PASSAGE START
Re: [PATCH v5 tip/core/rcu 12/16] rcu: Make TASKS_RCU handle nohz_full= CPUs

From: Paul E. McKenney
Date: Thu Aug 14 2014 - 19:16:30 EST


On Thu, Aug 14, 2014 at 06:55:35PM -0400, Pranith Kumar wrote:
> On Mon, Aug 11, 2014 at 6:49 PM, Paul E. McKenney
> <paulmck@xxxxxxxxxxxxxxxxxx> wrote:
> > From: "Paul E. McKenney" <paulmck@xxxxxxxxxxxxxxxxxx>
> >
> > Currently TASKS_RCU would ignore a CPU running a task in nohz_full=
> > usermode execution. There would be neither a context switch nor a
> > scheduling-clock interrupt to tell TASKS_RCU that the task in question
> > had passed through a quiescent state. The grace period would therefore
> > extend indefinitely. This commit therefore makes RCU's dyntick-idle
> > subsystem record the task_struct structure of the task that is running
> > in dyntick-idle mode on each CPU. The TASKS_RCU grace period can
> > then access this information and record a quiescent state on
> > behalf of any CPU running in dyntick-idle usermode.
> >
> > Signed-off-by: Paul E. McKenney <paulmck@xxxxxxxxxxxxxxxxxx>
> > ---
> > include/linux/init_task.h | 3 ++-
> > include/linux/sched.h | 2 ++
> > kernel/rcu/tree.c | 2 ++
> > kernel/rcu/tree.h | 2 ++
> > kernel/rcu/tree_plugin.h | 16 ++++++++++++++++
> > kernel/rcu/update.c | 4 +++-
> > 6 files changed, 27 insertions(+), 2 deletions(-)
> >
> > diff --git a/include/linux/init_task.h b/include/linux/init_task.h
> > index 78715ea7c30c..642828009324 100644
> > --- a/include/linux/init_task.h
> > +++ b/include/linux/init_task.h
> > @@ -128,7 +128,8 @@ extern struct group_info init_groups;
> > #define INIT_TASK_RCU_TASKS(tsk) \
> > .rcu_tasks_holdout = false, \
> > .rcu_tasks_holdout_list = \
> > - LIST_HEAD_INIT(tsk.rcu_tasks_holdout_list),
> > + LIST_HEAD_INIT(tsk.rcu_tasks_holdout_list), \
> > + .rcu_tasks_idle_cpu = -1,
> > #else
> > #define INIT_TASK_RCU_TASKS(tsk)
> > #endif
> > diff --git a/include/linux/sched.h b/include/linux/sched.h
> > index 3cf124389ec7..5fa041f7a034 100644
> > --- a/include/linux/sched.h
> > +++ b/include/linux/sched.h
> > @@ -1277,6 +1277,7 @@ struct task_struct {
> > unsigned long rcu_tasks_nvcsw;
> > int rcu_tasks_holdout;
> > struct list_head rcu_tasks_holdout_list;
> > + int rcu_tasks_idle_cpu;
> > #endif /* #ifdef CONFIG_TASKS_RCU */
> >
> > #if defined(CONFIG_SCHEDSTATS) || defined(CONFIG_TASK_DELAY_ACCT)
PASSAGE END
WHAT YOU NEED TO DO:
a) In the TASKS_RCU patch email, what value does INIT_TASK_RCU_TASKS give the new rcu_tasks_idle_cpu field?
b) Resume the TASKS_RCU patch email after its last line.
RAW DATA START
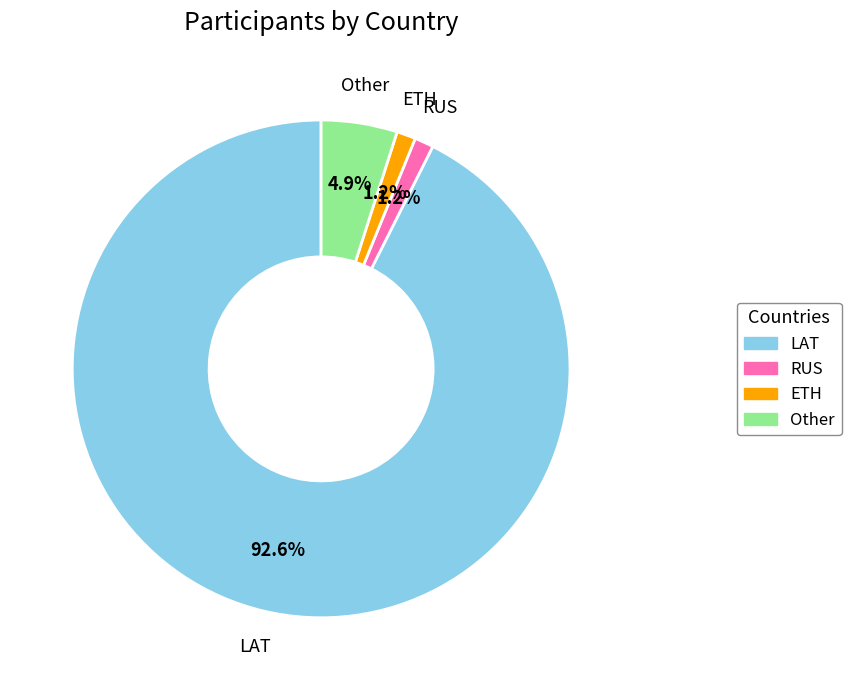

Which slice is the largest?

LAT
RAW DATA END
ANSWERS PROVIDED:
a) -1

b)
> > @@ -2021,6 +2022,7 @@ static inline void rcu_copy_process(struct task_struct *p)
> > #ifdef CONFIG_TASKS_RCU
> > p->rcu_tasks_holdout = false;
> > INIT_LIST_HEAD(&p->rcu_tasks_holdout_list);
> > + p->rcu_tasks_idle_cpu = -1;
> > #endif /* #ifdef CONFIG_TASKS_RCU */
> > }
> >
> > diff --git a/kernel/rcu/tree.c b/kernel/rcu/tree.c
> > index 645a33efc0d4..0d9ee1e4f446 100644
> > --- a/kernel/rcu/tree.c
> > +++ b/kernel/rcu/tree.c
> > @@ -526,6 +526,7 @@ static void rcu_eqs_enter_common(struct rcu_dynticks *rdtp, long long oldval,
> > atomic_inc(&rdtp->dynticks);
> > smp_mb__after_atomic(); /* Force ordering with next sojourn. */
> > WARN_ON_ONCE(atomic_read(&rdtp->dynticks) & 0x1);
> > + rcu_dynticks_task_enter();
> >
> > /*
> > * It is illegal to enter an extended quiescent state while
> > @@ -642,6 +643,7 @@ void rcu_irq_exit(void)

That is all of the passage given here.